Work to complete: For this exercise, repeat exactly the lines below starting at the line holding "IHC histopathology image" and ending at the line holding "image of infiltrating", both included, with no extra lines and no pictures.

Supplied material:
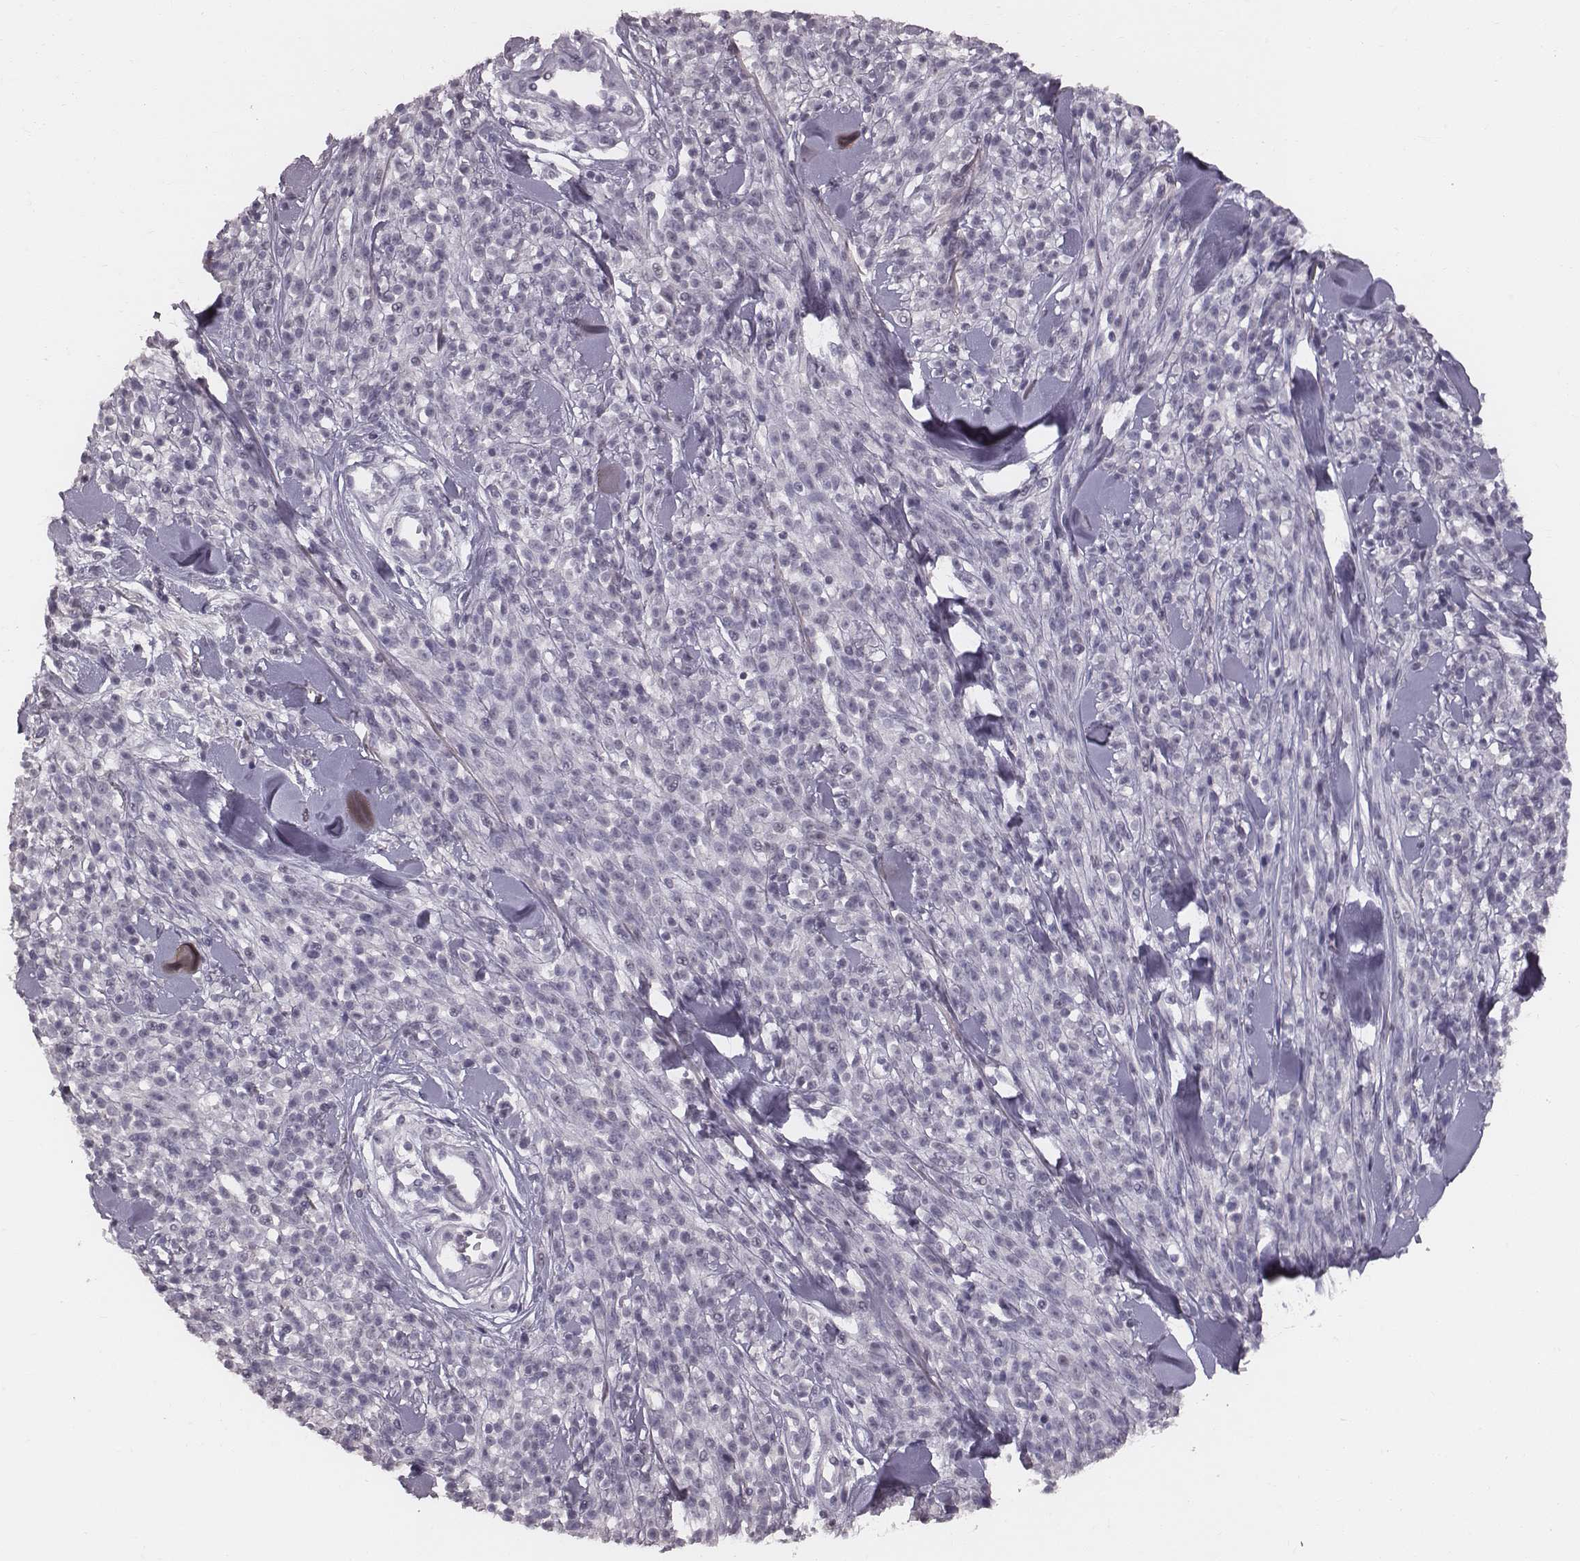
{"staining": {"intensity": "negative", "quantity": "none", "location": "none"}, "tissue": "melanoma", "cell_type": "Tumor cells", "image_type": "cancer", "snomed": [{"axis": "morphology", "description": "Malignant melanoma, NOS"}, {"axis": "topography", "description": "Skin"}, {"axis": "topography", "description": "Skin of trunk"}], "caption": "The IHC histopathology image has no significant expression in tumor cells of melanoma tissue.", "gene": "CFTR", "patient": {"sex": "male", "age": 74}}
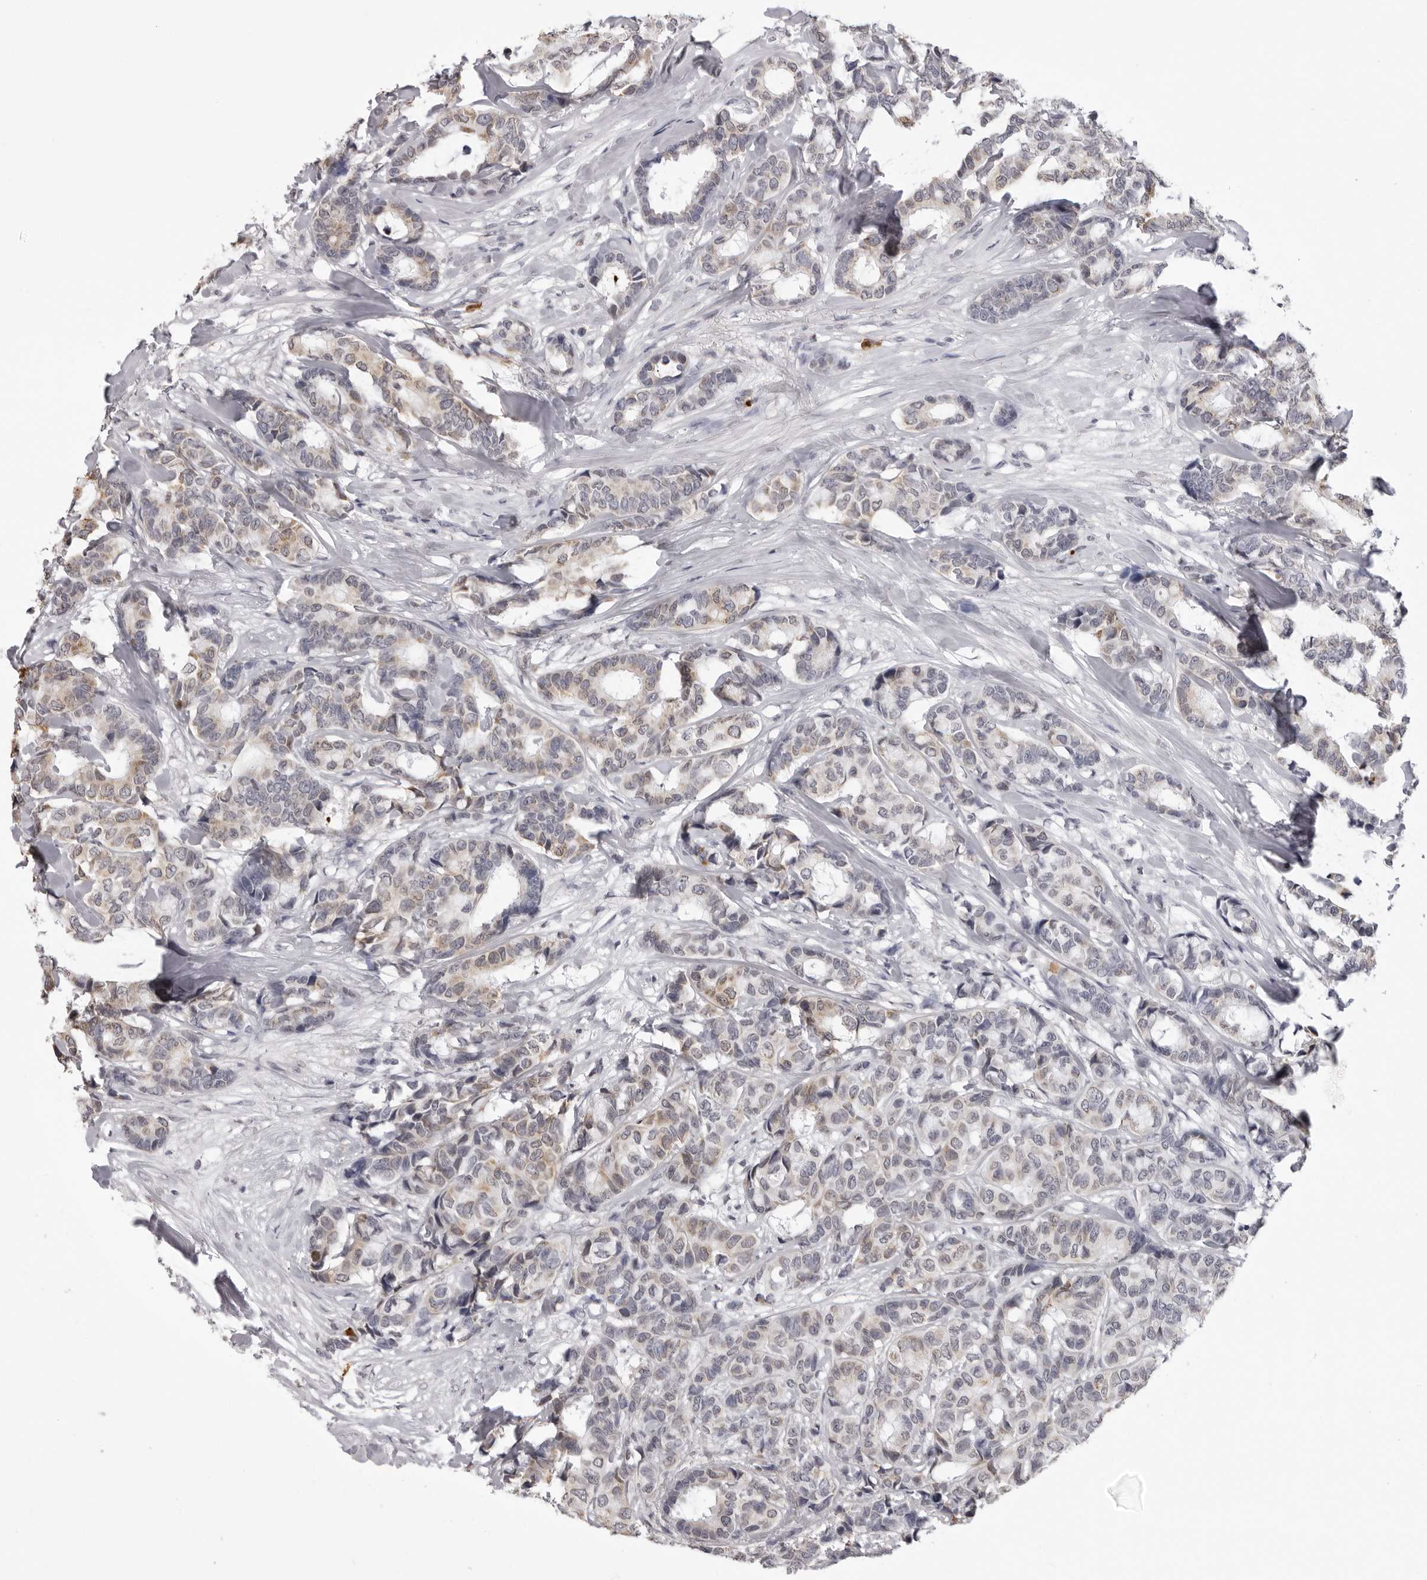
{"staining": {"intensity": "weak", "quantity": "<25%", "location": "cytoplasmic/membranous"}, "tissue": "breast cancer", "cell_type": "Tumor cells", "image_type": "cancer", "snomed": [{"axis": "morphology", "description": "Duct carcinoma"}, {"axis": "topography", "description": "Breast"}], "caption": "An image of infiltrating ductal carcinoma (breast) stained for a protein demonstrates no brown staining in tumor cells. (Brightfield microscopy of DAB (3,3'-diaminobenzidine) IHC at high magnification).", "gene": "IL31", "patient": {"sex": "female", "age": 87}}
...
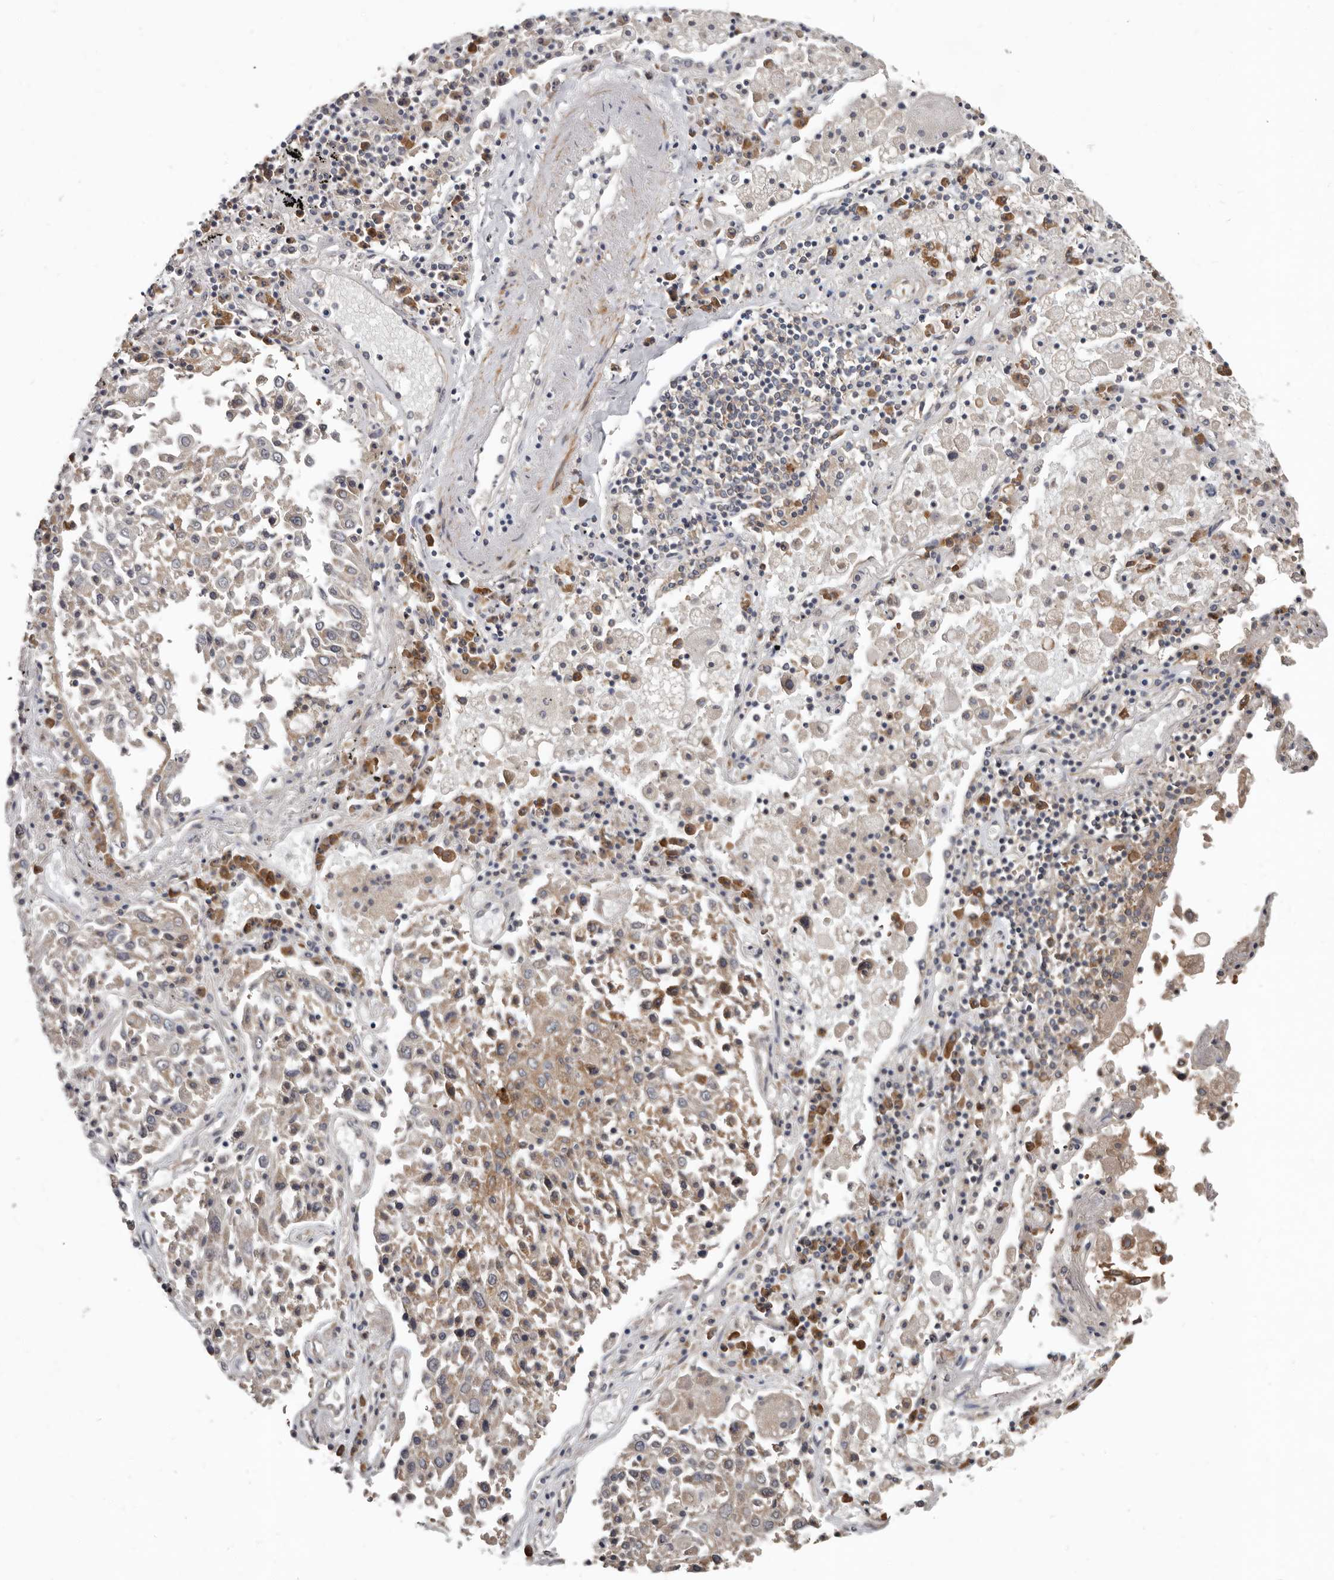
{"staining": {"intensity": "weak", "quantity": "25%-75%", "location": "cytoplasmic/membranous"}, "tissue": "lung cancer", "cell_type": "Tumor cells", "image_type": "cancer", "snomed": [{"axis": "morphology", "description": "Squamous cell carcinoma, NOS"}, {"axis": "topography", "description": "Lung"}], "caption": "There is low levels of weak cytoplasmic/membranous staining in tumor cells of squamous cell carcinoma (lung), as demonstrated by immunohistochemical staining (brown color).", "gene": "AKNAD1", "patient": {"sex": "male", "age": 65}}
--
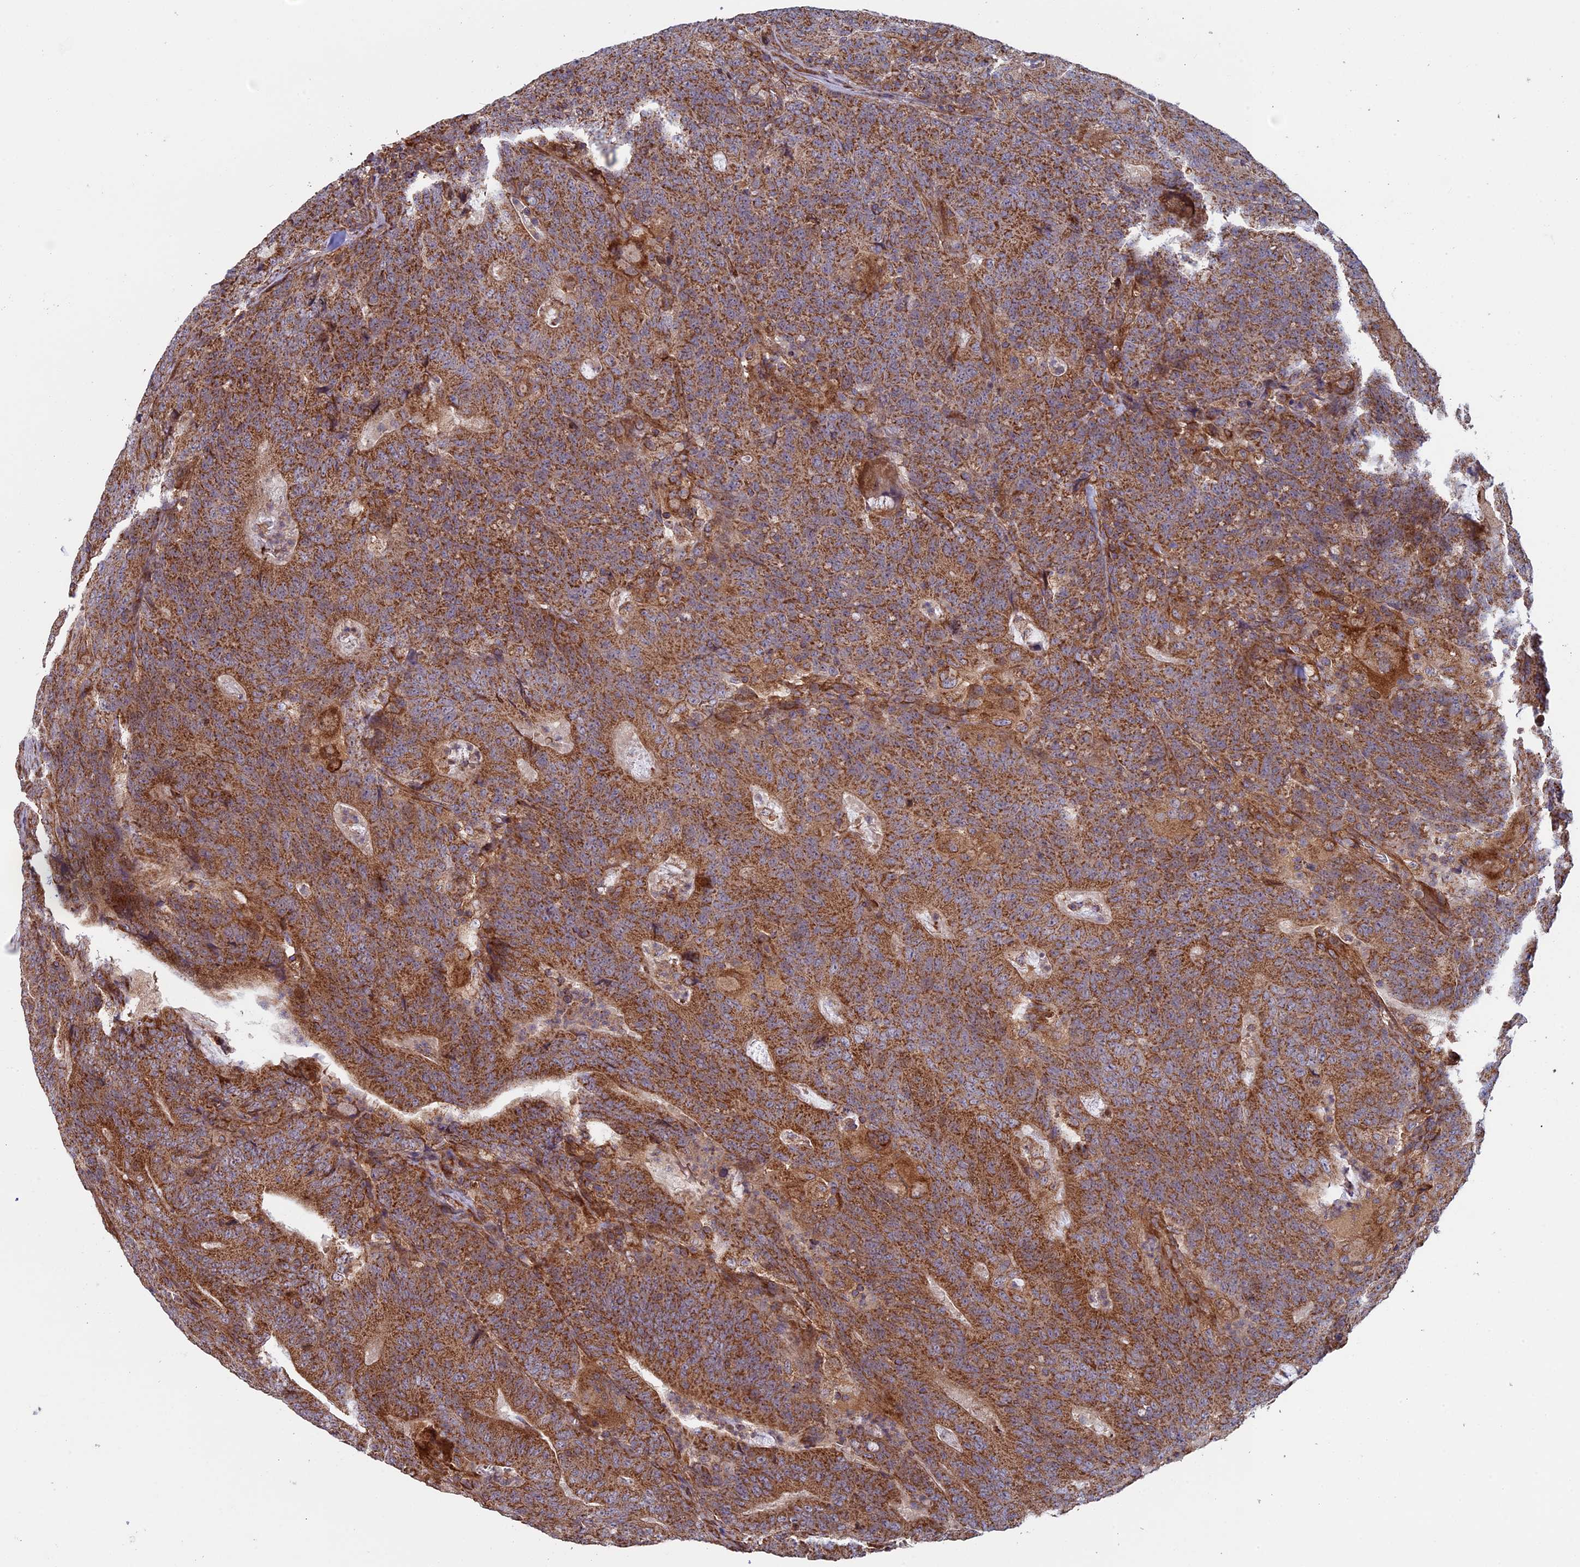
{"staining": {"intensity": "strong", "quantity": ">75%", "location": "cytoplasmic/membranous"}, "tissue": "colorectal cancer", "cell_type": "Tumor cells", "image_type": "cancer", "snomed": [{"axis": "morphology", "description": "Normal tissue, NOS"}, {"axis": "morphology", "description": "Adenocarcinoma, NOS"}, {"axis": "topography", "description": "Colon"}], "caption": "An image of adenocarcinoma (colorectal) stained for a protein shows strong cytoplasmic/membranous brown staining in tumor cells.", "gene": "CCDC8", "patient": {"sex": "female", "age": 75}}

Exercise answer:
{"staining": {"intensity": "negative", "quantity": "none", "location": "none"}, "tissue": "melanoma", "cell_type": "Tumor cells", "image_type": "cancer", "snomed": [{"axis": "morphology", "description": "Malignant melanoma, NOS"}, {"axis": "topography", "description": "Skin"}, {"axis": "topography", "description": "Skin of trunk"}], "caption": "The IHC histopathology image has no significant expression in tumor cells of melanoma tissue.", "gene": "CFTR", "patient": {"sex": "male", "age": 74}}
{"staining": {"intensity": "weak", "quantity": "<25%", "location": "cytoplasmic/membranous"}, "tissue": "breast cancer", "cell_type": "Tumor cells", "image_type": "cancer", "snomed": [{"axis": "morphology", "description": "Duct carcinoma"}, {"axis": "topography", "description": "Breast"}], "caption": "An image of infiltrating ductal carcinoma (breast) stained for a protein demonstrates no brown staining in tumor cells. (Brightfield microscopy of DAB (3,3'-diaminobenzidine) IHC at high magnification).", "gene": "IL31", "patient": {"sex": "female", "age": 87}}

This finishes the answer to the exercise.